Module cpu_util

Module cpu_util 

Source
Expand description

CPU-affinity utilities shared across the crate.

Two helpers for reading and parsing per-task CPU affinity:

  • parse_cpu_list decodes the kernel cpulist string format ("0-3,5,7-9") emitted by /proc/<pid>/status:Cpus_allowed_list and /sys/devices/system/cpu/online.
  • read_affinity calls sched_getaffinity(2) with a dynamically-sized buffer so CONFIG_NR_CPUS > 1024 hosts are handled correctly (libc’s fixed cpu_set_t is only 1024 bits).

Both produce sorted-deduped Vec<u32> of CPU ids and route garbled / over-cap input to None. Used by the per-thread profiler (ctprof) AND the VM topology planner (vmm::host_topology) — the function shape is generic enough that either subsystem could have owned it; keeping the impls here so neither has to depend on the other for a CPU-list helper.

§Why this is NOT crate::topology::parse_cpu_list

crate::topology carries its own parse_cpu_list (returns Result<Vec<usize>>) and parse_cpu_list_lenient (returns Vec<usize>, never fails). The split is deliberate, not a duplicate to consolidate:

  • Threat model. This module’s parser ingests /proc/<tid>/status data captured from arbitrary tasks on the host. A hostile or corrupt Cpus_allowed_list: value like 0-4294967295 would allocate 16 GiB without the MAX_CPU_RANGE_EXPANSION cap. The topology parser ingests operator-supplied VM config — no untrusted-input concerns, no cap needed.
  • Return shape. Option<Vec<u32>> here vs Result<Vec<usize>> / Vec<usize> in topology. The capture path needs to distinguish “no data” (None) from “data but garbled” (also None for now, with an explicit comment); the topology path needs anyhow::Error for upstream ? propagation and Vec<usize> to interop with sysfs APIs that speak usize.
  • Dedup semantics. This module dedups duplicates produced by overlapping ranges (0-2,1[0,1,2]); the topology parser preserves duplicates so callers detecting operator config errors (e.g. accidentally listing the same CPU twice) can surface them.
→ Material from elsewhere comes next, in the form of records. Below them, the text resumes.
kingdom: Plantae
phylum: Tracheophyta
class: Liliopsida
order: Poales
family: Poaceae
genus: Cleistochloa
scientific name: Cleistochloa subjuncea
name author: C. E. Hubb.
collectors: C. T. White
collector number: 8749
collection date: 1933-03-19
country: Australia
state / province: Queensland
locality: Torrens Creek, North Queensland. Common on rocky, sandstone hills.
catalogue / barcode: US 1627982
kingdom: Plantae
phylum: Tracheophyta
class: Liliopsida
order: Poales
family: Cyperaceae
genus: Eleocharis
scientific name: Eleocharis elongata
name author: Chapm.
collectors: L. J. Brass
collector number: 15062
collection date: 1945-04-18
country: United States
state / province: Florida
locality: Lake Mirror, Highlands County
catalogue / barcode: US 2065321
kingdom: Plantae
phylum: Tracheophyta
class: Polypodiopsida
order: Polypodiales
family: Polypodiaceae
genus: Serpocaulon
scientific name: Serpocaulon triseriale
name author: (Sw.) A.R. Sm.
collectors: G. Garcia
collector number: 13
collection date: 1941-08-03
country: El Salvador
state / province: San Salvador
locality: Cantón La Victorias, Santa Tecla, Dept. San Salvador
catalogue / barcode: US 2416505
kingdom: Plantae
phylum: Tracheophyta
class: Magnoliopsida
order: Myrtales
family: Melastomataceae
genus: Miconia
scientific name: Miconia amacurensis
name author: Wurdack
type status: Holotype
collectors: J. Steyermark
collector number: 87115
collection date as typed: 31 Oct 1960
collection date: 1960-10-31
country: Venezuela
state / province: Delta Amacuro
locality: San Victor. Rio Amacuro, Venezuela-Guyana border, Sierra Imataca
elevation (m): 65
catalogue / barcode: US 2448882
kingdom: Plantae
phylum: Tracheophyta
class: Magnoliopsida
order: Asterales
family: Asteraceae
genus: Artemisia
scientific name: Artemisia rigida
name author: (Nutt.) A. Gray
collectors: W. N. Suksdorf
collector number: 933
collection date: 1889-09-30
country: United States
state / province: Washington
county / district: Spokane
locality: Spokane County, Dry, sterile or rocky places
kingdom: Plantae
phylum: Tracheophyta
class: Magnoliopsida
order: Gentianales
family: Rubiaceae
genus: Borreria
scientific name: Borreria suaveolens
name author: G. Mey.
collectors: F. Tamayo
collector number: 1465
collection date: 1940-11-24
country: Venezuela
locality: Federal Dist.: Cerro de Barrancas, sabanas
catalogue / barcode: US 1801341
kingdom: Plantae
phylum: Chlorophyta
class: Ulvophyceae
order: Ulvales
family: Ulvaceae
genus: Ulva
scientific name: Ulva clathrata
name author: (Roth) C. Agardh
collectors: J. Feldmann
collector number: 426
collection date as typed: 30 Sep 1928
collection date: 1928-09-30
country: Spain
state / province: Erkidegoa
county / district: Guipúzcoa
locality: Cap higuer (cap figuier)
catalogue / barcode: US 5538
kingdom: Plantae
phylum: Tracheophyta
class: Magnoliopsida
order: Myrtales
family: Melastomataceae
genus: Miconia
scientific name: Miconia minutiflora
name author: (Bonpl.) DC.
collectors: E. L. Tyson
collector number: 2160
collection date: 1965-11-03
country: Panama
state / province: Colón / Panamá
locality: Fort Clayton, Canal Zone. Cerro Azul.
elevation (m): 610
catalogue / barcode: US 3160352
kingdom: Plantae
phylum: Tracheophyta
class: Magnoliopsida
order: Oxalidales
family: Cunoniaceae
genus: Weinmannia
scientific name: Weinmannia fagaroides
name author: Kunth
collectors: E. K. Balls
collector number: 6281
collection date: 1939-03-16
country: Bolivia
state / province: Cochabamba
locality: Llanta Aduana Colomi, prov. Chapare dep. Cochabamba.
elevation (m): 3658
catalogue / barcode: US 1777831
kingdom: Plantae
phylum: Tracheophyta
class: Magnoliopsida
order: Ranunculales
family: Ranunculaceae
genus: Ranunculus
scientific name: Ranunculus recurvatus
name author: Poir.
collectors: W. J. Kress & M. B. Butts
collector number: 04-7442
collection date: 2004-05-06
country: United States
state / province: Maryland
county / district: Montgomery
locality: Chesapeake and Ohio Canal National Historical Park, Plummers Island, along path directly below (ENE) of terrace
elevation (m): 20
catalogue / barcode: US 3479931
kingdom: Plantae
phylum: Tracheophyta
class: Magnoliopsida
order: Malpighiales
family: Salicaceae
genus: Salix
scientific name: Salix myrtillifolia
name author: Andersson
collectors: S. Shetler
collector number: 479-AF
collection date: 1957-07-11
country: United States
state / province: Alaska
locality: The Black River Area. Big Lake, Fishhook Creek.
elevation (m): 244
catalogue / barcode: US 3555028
Unifying the two behind a generic helper would require either collapsing one set of invariants into the other or carrying both behaviors through a config struct — neither produces a cleaner end result than the current cohabitation.

Constants§

AFFINITY_INITIAL_BITS
Initial number of CPU bits the affinity buffer starts at. 8192 is the x86_64 CONFIG_NR_CPUS ceiling (NR_CPUS_RANGE_END with CPUMASK_OFFSTACK; also the MAXSMP default), so no x86_64 host exceeds it and the overwhelming majority resolve on the first syscall.
AFFINITY_MAX_BITS
Maximum number of CPU bits read_affinity is willing to allocate for. 262144 bits = 32 KiB of mask data, well above the largest in-production CONFIG_NR_CPUS this project targets. Capping bounds the worst-case allocation and bounds the retry loop’s iteration count (log2(AFFINITY_MAX_BITS / AFFINITY_INITIAL_BITS) = 5 doublings).

Functions§

parse_cpu_list
Parse a cpulist string of the form "0-3,5,7-9" into a sorted deduped vec of CPU ids. None on empty input or any malformed token (partial results are rejected so the caller can distinguish “no data” from “data but garbled”).
read_affinity
Read the effective CPU affinity for a task via the sched_getaffinity(2) syscall. The kernel gates sched_getaffinity on security_task_getscheduler(p) only — under the default DAC config this is unrestricted (any task may read any other task’s affinity); an active LSM (SELinux/Yama) may return EPERM. Returns sorted CPU ids. None on syscall failure (EPERM, ESRCH) or when the kernel’s mask exceeds AFFINITY_MAX_BITS (hosts beyond 262144 CPUs).